**ACTIVITY:** The full listing below should be printed word for word.
DATA TO USE below:
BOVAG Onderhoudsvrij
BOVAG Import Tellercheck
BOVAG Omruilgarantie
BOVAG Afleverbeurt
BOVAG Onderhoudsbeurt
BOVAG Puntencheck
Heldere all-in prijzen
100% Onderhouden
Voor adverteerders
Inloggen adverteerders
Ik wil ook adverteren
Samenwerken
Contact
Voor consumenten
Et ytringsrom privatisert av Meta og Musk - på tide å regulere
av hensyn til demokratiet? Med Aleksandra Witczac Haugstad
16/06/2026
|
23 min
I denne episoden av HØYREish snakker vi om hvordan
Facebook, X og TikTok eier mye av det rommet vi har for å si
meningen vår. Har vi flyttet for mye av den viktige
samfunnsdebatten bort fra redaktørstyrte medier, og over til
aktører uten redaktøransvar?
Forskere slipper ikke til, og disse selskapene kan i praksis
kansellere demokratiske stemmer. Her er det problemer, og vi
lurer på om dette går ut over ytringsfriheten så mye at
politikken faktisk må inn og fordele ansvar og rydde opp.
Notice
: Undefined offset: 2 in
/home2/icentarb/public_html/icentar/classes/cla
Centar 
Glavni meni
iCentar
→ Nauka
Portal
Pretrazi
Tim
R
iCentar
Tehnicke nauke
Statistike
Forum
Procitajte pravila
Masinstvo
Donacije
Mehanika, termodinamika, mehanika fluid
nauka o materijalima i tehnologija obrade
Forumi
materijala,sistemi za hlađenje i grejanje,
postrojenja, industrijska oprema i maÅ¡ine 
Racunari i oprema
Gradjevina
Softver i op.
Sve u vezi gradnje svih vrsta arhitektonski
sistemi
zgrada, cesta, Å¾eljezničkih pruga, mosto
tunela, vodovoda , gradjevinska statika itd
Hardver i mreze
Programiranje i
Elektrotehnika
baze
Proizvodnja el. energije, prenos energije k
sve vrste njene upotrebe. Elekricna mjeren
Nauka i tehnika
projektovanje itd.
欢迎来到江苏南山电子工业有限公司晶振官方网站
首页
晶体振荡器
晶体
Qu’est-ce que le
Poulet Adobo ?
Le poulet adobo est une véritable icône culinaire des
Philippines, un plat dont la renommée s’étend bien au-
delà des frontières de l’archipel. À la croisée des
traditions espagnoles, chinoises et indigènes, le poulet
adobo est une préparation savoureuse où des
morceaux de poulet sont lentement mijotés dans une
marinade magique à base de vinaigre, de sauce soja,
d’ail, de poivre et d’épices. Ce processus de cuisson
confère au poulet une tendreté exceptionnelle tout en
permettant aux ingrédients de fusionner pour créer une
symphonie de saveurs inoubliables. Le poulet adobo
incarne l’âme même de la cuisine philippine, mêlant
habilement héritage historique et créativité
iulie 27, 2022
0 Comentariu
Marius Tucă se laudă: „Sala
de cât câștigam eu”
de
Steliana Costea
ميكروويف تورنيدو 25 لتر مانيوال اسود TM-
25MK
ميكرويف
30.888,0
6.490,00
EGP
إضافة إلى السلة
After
End of DATA TO USE.
**RESULT:**
BOVAG Onderhoudsvrij
BOVAG Import Tellercheck
BOVAG Omruilgarantie
BOVAG Afleverbeurt
BOVAG Onderhoudsbeurt
BOVAG Puntencheck
Heldere all-in prijzen
100% Onderhouden
Voor adverteerders
Inloggen adverteerders
Ik wil ook adverteren
Samenwerken
Contact
Voor consumenten
Et ytringsrom privatisert av Meta og Musk - på tide å regulere
av hensyn til demokratiet? Med Aleksandra Witczac Haugstad
16/06/2026
|
23 min
I denne episoden av HØYREish snakker vi om hvordan
Facebook, X og TikTok eier mye av det rommet vi har for å si
meningen vår. Har vi flyttet for mye av den viktige
samfunnsdebatten bort fra redaktørstyrte medier, og over til
aktører uten redaktøransvar?
Forskere slipper ikke til, og disse selskapene kan i praksis
kansellere demokratiske stemmer. Her er det problemer, og vi
lurer på om dette går ut over ytringsfriheten så mye at
politikken faktisk må inn og fordele ansvar og rydde opp.
Notice
: Undefined offset: 2 in
/home2/icentarb/public_html/icentar/classes/cla
Centar 
Glavni meni
iCentar
→ Nauka
Portal
Pretrazi
Tim
R
iCentar
Tehnicke nauke
Statistike
Forum
Procitajte pravila
Masinstvo
Donacije
Mehanika, termodinamika, mehanika fluid
nauka o materijalima i tehnologija obrade
Forumi
materijala,sistemi za hlađenje i grejanje,
postrojenja, industrijska oprema i maÅ¡ine 
Racunari i oprema
Gradjevina
Softver i op.
Sve u vezi gradnje svih vrsta arhitektonski
sistemi
zgrada, cesta, Å¾eljezničkih pruga, mosto
tunela, vodovoda , gradjevinska statika itd
Hardver i mreze
Programiranje i
Elektrotehnika
baze
Proizvodnja el. energije, prenos energije k
sve vrste njene upotrebe. Elekricna mjeren
Nauka i tehnika
projektovanje itd.
欢迎来到江苏南山电子工业有限公司晶振官方网站
首页
晶体振荡器
晶体
Qu’est-ce que le
Poulet Adobo ?
Le poulet adobo est une véritable icône culinaire des
Philippines, un plat dont la renommée s’étend bien au-
delà des frontières de l’archipel. À la croisée des
traditions espagnoles, chinoises et indigènes, le poulet
adobo est une préparation savoureuse où des
morceaux de poulet sont lentement mijotés dans une
marinade magique à base de vinaigre, de sauce soja,
d’ail, de poivre et d’épices. Ce processus de cuisson
confère au poulet une tendreté exceptionnelle tout en
permettant aux ingrédients de fusionner pour créer une
symphonie de saveurs inoubliables. Le poulet adobo
incarne l’âme même de la cuisine philippine, mêlant
habilement héritage historique et créativité
iulie 27, 2022
0 Comentariu
Marius Tucă se laudă: „Sala
de cât câștigam eu”
de
Steliana Costea
ميكروويف تورنيدو 25 لتر مانيوال اسود TM-
25MK
ميكرويف
30.888,0
6.490,00
EGP
إضافة إلى السلة
After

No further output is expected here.